*** Opening of Available data ***

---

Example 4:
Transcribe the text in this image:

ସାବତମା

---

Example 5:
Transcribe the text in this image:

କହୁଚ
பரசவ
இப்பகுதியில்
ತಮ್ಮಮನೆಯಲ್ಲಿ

*** Close of Available data ***

What you are asked to do: Each line of the data must come back exactly as written.

Reply:
---

Example 4:
Transcribe the text in this image:

ସାବତମା

---

Example 5:
Transcribe the text in this image:

କହୁଚ
பரசவ
இப்பகுதியில்
ತಮ್ಮಮನೆಯಲ್ಲಿ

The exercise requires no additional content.